## What is required
Quote the text of the data below word for word, leaving out the pictures.

Records shown below:

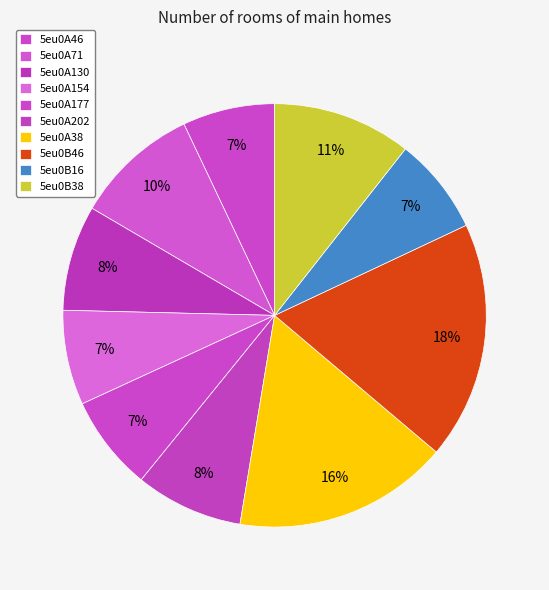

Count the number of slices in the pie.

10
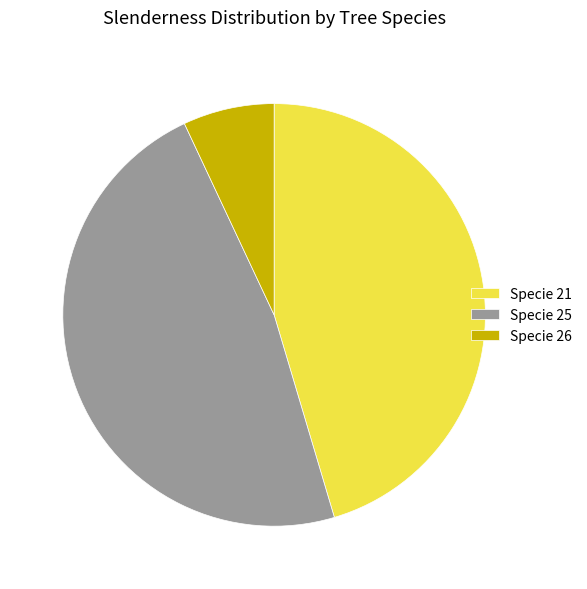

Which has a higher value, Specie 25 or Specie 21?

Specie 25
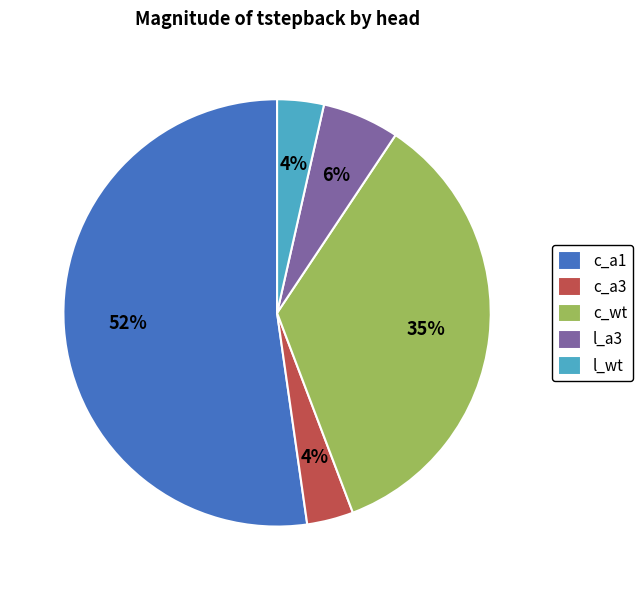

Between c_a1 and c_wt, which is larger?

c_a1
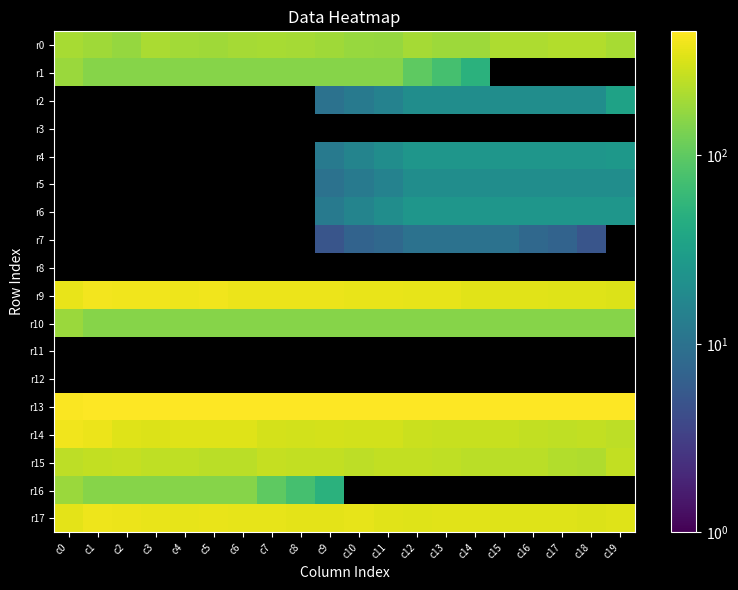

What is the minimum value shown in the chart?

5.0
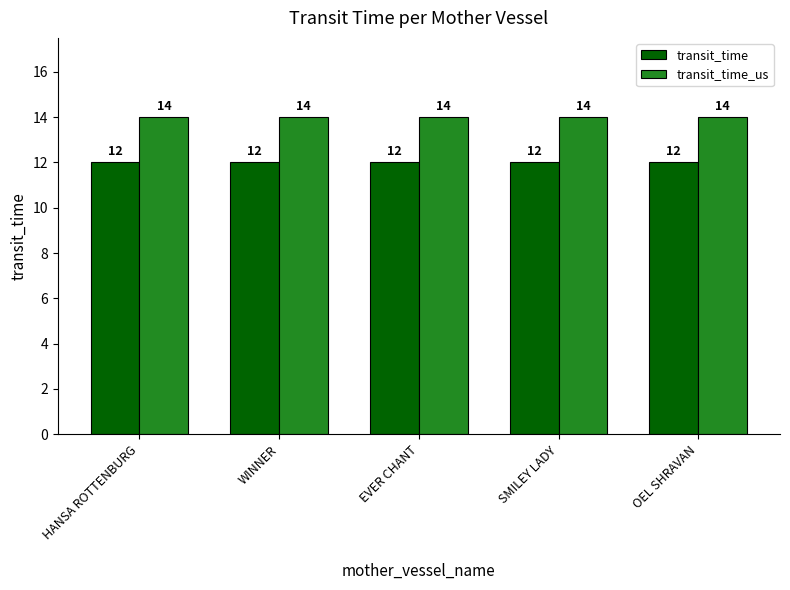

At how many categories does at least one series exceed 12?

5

End of Records shown.

## Answer to the exercise
Count the number of slices in the pie.

10

Which has a higher value, Specie 25 or Specie 21?

Specie 25

Between c_a1 and c_wt, which is larger?

c_a1

What is the minimum value shown in the chart?

5.0

At how many categories does at least one series exceed 12?

5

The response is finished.